▸ Supplied passage:
+++
Terminal Democracy

At airports, ideals of free movement collide with protocols of restriction and privilege. That makes them vital sites of protest

On January 28, the news was flooded with images of stranded international travelers, crowded airport spaces, and frantic airline employees — all the result of Donald Trump’s executive order imposing an immediate travel ban on visitors from seven nations in the Middle East. Travelers’ stories were told, but ethnography seemed hapless in the face of Trump’s cruel, sweeping order. By that evening protests were being held at airports around the country, at large airports and small. Even JFK’s airport tram — that humble form of limited public transit — became a contested place after protesters were temporarily blocked from it. Collective action at or around airports could be seen all over social media, and soon enough, the hashtag #OCCUPYAIRPORTS was gathering momentum. Within days, a website dedicated to the airport protests popped up, offering state-by-state plans of action, resistance, and recourse in the event of arrests.

In these images of protest, the sterilized backdrops of airport architecture stood in stark contrast to the masses of protesters and their hastily scrawled signs. A prayer session occurred in the DFW baggage claim, urgently sanctifying the “tight spaces” of airport waiting areas. Airport curbsides were no longer interstitial space but became effective staging grounds for highly visible demonstration. As Christopher Hawthorne argued in an article for the Los Angeles Times, “the airport is a hospitable host for protest precisely because of how poorly it works in terms of civic design on a typical day.” This is true, but the traction of the protests wasn’t just a matter of opportunistically seizing on the choke points in airport layouts. The ways in which airports do work as intended — the way they manage to consistently sustain flow-through for millions of passengers every day, at times facilitating the movement of some at the expense of others — has also played a role.

History professor Jacob Remes pointed out on Twitter how airports are the perfect places for contemporary protests, “key sites of employment (often the biggest worksite in a city), surveillance, migration, and movement of goods and people.” Not only that, the countless stories of racial profiling at security checkpoints and of passengers getting kicked off flights for speaking languages that others found suspiciously foreign suggests that racism and nationalism had long been acutely manifest in the routines of air travel.
+++
▸ Dataset extract:
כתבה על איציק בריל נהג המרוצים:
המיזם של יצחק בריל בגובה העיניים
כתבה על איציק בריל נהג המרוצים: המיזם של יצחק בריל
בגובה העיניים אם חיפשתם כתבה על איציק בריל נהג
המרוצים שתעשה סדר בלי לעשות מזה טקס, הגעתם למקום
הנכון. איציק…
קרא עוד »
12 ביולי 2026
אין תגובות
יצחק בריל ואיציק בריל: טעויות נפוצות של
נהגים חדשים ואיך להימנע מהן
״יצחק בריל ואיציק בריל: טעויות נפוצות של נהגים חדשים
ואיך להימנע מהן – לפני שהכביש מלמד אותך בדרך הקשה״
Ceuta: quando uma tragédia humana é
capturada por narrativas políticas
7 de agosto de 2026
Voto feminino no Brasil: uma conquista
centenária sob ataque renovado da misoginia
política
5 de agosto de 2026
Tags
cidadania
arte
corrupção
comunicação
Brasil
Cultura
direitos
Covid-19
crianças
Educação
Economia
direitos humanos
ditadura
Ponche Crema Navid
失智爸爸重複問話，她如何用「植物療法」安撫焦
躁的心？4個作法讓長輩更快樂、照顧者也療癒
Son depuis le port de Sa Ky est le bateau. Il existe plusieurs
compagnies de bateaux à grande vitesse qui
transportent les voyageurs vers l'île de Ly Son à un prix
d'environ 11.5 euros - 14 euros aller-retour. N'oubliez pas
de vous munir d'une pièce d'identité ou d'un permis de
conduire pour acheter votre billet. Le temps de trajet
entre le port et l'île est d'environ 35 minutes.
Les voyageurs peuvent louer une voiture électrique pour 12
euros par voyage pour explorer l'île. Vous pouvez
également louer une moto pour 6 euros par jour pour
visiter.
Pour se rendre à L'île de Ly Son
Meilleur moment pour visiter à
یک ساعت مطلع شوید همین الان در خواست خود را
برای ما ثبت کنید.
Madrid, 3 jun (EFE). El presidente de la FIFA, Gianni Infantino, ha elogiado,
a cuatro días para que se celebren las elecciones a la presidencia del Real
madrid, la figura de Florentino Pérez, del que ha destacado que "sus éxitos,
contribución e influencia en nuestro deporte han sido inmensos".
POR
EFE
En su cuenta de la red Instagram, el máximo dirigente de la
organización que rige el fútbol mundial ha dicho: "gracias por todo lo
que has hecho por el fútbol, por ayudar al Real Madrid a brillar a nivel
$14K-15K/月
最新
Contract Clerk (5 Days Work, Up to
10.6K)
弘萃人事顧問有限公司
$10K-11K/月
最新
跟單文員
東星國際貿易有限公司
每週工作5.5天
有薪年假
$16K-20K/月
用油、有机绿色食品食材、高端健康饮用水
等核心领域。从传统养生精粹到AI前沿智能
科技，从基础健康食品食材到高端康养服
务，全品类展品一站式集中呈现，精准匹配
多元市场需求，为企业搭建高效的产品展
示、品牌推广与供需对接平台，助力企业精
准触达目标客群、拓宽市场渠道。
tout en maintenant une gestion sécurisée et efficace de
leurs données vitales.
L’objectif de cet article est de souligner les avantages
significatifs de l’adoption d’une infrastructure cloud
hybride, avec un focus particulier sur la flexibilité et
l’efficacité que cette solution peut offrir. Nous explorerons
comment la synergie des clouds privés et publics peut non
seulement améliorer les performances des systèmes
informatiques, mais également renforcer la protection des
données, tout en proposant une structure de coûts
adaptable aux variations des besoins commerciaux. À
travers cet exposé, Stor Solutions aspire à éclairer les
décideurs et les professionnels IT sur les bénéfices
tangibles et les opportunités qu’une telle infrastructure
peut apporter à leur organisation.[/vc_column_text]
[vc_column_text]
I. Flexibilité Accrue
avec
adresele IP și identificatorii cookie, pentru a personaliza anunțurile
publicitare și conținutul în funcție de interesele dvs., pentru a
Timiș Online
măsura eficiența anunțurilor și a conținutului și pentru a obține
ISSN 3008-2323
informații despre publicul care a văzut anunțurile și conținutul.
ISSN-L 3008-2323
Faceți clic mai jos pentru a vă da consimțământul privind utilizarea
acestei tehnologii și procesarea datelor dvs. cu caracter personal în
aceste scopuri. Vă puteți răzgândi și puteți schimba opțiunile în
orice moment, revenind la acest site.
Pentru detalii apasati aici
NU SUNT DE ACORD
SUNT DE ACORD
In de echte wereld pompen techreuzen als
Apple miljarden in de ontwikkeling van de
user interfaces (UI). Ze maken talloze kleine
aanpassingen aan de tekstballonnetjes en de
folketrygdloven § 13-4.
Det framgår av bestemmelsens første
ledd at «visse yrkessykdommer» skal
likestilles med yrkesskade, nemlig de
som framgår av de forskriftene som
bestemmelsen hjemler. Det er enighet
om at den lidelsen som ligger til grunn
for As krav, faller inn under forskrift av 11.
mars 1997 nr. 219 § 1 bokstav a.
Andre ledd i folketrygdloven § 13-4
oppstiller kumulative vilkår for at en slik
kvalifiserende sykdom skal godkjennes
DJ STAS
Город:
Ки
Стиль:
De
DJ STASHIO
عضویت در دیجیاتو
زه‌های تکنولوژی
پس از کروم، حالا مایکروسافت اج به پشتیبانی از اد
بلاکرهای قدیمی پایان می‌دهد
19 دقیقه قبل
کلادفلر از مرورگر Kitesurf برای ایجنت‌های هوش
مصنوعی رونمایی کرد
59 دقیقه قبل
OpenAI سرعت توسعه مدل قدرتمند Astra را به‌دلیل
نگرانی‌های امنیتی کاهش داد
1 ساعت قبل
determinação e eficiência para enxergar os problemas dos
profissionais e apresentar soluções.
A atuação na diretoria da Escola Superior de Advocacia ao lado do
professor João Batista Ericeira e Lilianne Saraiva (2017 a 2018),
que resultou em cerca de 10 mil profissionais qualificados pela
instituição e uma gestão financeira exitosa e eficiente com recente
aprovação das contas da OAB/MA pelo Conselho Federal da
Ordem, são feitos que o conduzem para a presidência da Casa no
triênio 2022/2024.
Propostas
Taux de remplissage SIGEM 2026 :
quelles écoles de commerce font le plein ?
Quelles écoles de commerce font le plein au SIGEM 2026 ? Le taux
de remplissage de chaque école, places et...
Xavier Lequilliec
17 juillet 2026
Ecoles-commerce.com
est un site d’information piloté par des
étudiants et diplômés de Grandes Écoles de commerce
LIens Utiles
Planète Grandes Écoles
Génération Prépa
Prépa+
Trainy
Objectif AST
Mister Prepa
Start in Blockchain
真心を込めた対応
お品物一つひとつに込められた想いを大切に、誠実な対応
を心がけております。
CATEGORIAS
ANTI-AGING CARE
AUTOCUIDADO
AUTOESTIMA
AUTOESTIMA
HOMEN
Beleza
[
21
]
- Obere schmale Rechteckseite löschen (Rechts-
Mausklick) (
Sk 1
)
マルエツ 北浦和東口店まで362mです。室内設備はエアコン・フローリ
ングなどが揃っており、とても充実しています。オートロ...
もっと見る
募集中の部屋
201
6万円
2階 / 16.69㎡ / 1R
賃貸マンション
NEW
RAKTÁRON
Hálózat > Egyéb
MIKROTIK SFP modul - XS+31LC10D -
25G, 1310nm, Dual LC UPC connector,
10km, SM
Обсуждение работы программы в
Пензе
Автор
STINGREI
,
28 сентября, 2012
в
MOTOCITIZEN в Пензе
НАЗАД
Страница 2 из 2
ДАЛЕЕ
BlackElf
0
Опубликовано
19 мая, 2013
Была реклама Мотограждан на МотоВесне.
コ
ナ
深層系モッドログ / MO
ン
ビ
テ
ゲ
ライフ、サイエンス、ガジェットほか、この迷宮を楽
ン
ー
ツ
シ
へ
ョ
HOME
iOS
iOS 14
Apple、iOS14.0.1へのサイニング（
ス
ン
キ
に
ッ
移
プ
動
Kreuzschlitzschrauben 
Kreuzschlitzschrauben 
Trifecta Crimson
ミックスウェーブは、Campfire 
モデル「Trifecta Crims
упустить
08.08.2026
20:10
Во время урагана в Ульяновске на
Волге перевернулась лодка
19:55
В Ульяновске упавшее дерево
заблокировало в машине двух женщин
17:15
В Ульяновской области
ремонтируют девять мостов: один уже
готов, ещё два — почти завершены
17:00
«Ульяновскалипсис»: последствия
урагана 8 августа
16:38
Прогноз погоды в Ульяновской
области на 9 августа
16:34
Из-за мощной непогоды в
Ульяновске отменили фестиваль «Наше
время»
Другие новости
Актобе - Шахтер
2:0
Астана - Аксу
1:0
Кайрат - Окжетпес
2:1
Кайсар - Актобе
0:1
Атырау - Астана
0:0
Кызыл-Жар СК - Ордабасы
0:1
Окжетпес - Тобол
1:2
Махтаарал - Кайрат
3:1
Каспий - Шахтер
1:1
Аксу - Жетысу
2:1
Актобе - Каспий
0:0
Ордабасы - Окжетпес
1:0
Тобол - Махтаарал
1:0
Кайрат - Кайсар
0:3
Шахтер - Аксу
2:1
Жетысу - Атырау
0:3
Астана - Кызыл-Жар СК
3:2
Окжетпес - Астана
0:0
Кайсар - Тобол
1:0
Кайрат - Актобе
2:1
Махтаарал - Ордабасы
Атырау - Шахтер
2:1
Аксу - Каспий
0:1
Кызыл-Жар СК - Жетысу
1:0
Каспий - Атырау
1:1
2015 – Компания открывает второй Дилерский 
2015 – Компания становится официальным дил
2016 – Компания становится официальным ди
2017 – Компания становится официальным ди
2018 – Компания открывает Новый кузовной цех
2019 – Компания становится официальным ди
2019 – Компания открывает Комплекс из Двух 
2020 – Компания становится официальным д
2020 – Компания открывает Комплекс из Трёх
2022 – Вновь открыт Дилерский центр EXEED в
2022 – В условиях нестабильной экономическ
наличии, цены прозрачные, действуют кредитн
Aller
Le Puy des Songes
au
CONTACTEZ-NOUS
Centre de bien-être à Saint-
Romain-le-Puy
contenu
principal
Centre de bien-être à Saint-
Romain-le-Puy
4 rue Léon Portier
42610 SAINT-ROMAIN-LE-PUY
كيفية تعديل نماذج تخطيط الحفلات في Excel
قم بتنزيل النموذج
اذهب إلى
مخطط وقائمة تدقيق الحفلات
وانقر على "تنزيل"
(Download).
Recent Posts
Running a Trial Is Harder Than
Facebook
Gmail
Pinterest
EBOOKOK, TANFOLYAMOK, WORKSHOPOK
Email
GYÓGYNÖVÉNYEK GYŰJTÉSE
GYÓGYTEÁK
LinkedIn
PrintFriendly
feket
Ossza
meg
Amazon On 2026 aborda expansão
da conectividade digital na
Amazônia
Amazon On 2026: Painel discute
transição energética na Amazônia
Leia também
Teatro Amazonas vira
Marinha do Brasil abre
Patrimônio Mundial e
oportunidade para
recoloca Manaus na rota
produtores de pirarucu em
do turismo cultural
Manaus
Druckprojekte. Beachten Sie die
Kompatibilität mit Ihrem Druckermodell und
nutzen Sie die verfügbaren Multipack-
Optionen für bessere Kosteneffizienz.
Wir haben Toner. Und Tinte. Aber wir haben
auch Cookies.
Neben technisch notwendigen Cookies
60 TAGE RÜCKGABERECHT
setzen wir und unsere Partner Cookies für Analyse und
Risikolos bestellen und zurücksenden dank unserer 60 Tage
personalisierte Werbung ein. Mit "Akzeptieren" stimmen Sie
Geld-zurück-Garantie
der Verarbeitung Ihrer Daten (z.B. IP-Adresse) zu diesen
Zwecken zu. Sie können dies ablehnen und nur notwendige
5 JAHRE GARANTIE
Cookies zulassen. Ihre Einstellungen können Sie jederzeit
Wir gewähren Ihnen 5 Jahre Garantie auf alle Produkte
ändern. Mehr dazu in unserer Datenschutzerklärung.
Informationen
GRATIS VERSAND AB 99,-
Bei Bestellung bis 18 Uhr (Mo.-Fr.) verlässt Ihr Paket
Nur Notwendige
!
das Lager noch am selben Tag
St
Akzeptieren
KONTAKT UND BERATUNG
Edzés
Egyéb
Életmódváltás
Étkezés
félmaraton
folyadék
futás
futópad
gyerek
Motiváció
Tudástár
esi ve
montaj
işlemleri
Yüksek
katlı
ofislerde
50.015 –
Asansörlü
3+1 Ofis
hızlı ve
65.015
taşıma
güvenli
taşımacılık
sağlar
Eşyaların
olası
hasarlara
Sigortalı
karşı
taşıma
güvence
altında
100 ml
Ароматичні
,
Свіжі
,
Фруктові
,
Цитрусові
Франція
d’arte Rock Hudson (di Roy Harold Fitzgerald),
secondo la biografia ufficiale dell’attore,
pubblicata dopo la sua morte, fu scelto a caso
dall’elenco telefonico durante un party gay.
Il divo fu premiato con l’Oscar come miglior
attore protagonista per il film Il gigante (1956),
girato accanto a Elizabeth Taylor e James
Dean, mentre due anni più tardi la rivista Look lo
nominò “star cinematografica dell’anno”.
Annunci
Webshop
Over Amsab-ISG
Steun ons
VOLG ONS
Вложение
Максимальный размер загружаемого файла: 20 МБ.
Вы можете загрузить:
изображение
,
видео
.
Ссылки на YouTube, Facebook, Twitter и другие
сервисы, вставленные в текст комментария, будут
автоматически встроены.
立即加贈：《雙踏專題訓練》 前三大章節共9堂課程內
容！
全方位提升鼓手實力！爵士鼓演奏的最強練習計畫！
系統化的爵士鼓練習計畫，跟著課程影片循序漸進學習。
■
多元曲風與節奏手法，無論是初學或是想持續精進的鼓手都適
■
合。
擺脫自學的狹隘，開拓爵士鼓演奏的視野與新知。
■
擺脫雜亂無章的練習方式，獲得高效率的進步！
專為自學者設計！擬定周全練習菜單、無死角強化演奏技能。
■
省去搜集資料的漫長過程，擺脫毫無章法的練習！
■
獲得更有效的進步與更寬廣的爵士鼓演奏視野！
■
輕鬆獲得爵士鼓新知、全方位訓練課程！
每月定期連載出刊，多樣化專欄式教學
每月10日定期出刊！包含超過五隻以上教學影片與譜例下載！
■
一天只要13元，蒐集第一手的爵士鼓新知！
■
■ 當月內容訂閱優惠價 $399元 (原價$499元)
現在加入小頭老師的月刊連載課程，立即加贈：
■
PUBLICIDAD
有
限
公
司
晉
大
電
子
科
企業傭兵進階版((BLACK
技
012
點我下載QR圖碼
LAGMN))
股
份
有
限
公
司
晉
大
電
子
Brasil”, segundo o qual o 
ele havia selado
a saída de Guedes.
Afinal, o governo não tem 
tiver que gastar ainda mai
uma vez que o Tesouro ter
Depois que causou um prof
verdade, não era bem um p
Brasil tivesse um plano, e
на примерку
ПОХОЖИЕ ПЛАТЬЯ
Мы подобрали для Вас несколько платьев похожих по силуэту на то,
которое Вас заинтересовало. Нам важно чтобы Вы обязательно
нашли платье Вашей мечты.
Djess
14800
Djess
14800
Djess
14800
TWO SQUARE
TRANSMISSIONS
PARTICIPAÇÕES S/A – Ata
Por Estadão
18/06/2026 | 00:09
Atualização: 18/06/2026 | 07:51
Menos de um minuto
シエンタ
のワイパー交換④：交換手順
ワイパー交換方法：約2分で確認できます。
+++
▸ Task details:
Retype the part of the airport protest essay starting with "History professor Jacob" and going on through "of air travel.", keeping every word and mark the same.

▸ Exercise result:
History professor Jacob Remes pointed out on Twitter how airports are the perfect places for contemporary protests, “key sites of employment (often the biggest worksite in a city), surveillance, migration, and movement of goods and people.” Not only that, the countless stories of racial profiling at security checkpoints and of passengers getting kicked off flights for speaking languages that others found suspiciously foreign suggests that racism and nationalism had long been acutely manifest in the routines of air travel.